Dataset excerpts: Begin
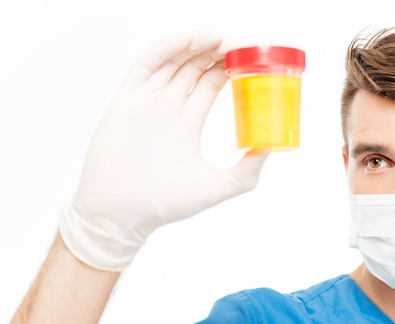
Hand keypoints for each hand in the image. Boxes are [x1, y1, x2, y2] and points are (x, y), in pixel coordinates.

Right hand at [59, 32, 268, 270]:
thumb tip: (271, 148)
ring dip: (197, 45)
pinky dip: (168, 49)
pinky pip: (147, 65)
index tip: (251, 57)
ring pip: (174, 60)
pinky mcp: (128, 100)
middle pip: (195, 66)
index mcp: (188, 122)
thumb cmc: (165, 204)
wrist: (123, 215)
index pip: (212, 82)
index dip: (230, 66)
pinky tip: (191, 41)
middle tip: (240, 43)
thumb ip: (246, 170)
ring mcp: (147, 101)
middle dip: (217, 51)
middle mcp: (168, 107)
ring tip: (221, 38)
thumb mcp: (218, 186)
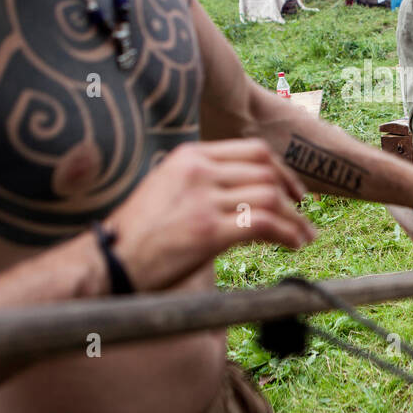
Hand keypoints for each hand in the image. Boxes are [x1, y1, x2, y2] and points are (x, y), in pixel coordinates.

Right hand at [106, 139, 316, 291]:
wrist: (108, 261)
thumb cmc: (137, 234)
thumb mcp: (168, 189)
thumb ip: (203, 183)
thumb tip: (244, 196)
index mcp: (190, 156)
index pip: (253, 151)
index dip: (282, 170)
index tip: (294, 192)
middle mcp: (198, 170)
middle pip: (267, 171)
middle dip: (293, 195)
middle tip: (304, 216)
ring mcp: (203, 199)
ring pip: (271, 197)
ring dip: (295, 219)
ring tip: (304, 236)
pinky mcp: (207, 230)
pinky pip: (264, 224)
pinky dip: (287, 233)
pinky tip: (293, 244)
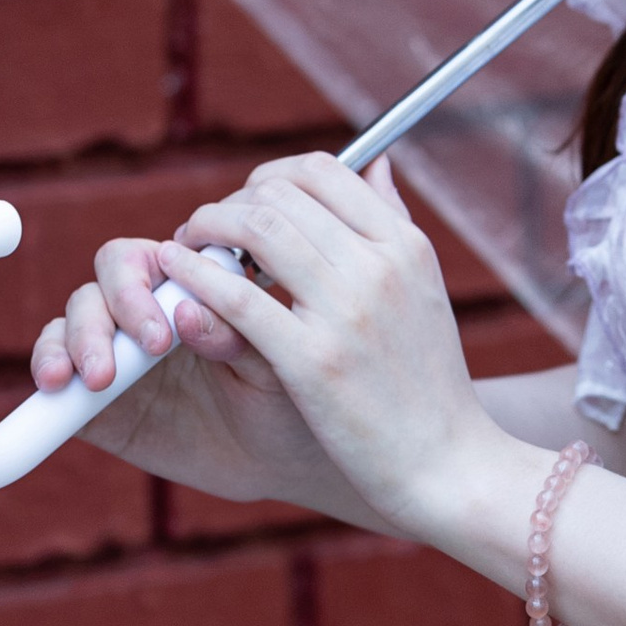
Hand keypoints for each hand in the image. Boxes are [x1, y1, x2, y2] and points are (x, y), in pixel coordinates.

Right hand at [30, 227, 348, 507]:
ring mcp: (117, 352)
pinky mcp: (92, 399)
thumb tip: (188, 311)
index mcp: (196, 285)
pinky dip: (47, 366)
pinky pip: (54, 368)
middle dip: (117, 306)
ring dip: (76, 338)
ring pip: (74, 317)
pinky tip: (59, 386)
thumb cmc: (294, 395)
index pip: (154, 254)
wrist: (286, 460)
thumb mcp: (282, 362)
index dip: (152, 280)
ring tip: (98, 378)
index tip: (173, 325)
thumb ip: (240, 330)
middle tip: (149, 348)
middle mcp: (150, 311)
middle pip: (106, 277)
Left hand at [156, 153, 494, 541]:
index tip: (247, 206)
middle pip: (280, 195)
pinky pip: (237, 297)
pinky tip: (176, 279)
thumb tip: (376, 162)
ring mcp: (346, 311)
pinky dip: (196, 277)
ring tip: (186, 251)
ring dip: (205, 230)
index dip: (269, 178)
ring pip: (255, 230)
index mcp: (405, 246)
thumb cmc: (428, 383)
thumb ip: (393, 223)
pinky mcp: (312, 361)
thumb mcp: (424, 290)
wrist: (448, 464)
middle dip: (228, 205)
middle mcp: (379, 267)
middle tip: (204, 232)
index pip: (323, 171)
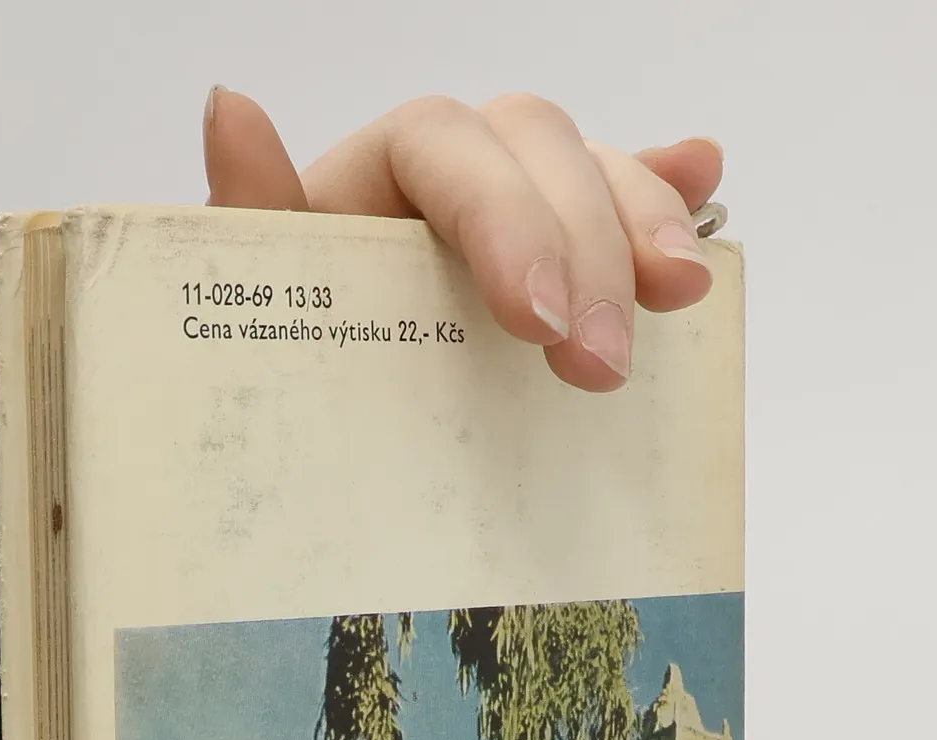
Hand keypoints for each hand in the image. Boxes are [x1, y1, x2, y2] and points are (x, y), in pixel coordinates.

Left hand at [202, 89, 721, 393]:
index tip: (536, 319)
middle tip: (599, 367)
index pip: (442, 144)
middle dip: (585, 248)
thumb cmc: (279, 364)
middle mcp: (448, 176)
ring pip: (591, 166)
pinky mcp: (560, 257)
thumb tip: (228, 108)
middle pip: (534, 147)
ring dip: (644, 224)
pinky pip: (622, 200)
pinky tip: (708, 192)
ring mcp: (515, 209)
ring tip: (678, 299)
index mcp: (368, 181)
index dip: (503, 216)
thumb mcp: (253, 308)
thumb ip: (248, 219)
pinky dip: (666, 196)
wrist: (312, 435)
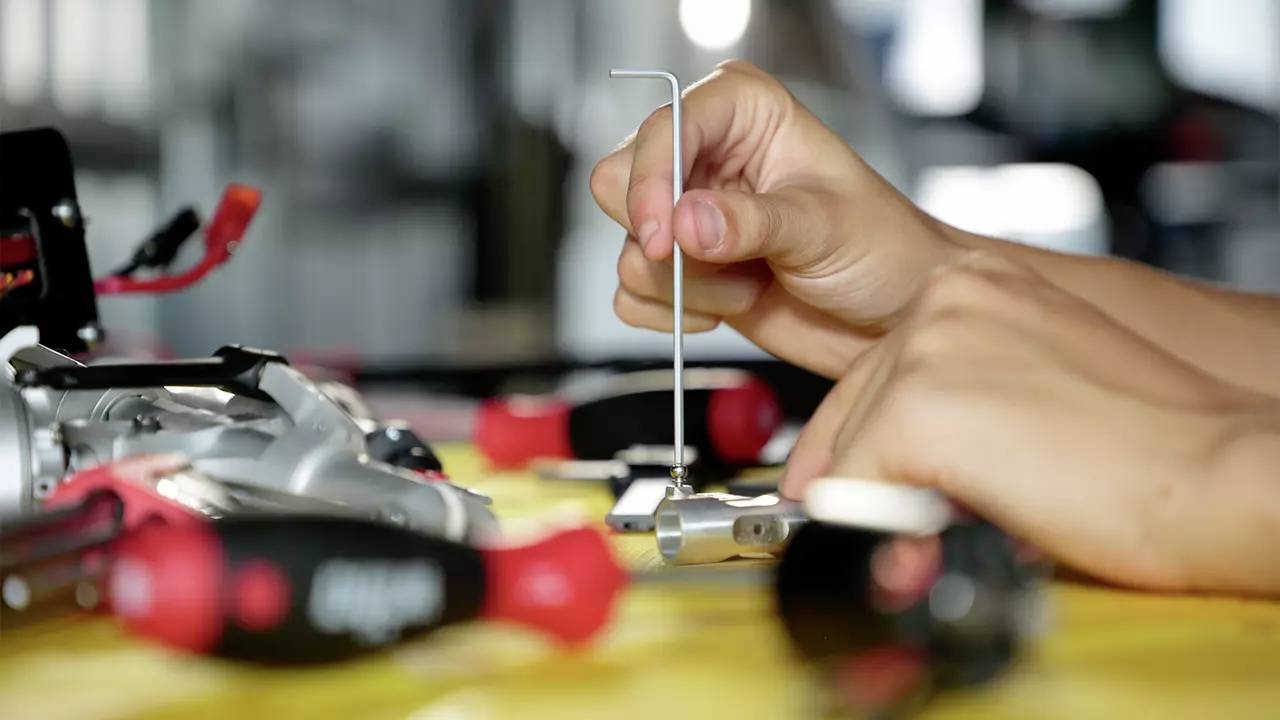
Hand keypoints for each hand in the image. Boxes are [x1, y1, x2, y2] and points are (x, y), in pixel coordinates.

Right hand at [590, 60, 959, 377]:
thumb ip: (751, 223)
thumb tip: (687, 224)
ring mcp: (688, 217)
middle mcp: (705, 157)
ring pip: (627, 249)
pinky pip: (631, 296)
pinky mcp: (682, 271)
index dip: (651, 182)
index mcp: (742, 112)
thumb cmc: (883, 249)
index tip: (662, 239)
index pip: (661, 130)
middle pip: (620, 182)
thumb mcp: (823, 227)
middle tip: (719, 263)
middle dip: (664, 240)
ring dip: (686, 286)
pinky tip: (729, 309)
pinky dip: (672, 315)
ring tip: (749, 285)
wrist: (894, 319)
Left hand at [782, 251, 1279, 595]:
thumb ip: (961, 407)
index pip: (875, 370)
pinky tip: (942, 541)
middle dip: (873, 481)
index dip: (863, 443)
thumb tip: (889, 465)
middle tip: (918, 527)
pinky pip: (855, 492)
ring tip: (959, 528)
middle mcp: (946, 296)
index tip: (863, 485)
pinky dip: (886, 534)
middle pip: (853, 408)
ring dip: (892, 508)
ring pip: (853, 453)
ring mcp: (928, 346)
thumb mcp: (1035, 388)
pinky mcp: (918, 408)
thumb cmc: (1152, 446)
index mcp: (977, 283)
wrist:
Dataset excerpts: End
■ **Requirement**
Go through the data above and return each line containing the string "wrist".

■ **Solution for this problem**
wrist: (123, 215)
wrist: (108, 261)
wrist: (286, 460)
wrist: (448, 464)
wrist: (312, 435)
wrist: (894, 319)
wrist:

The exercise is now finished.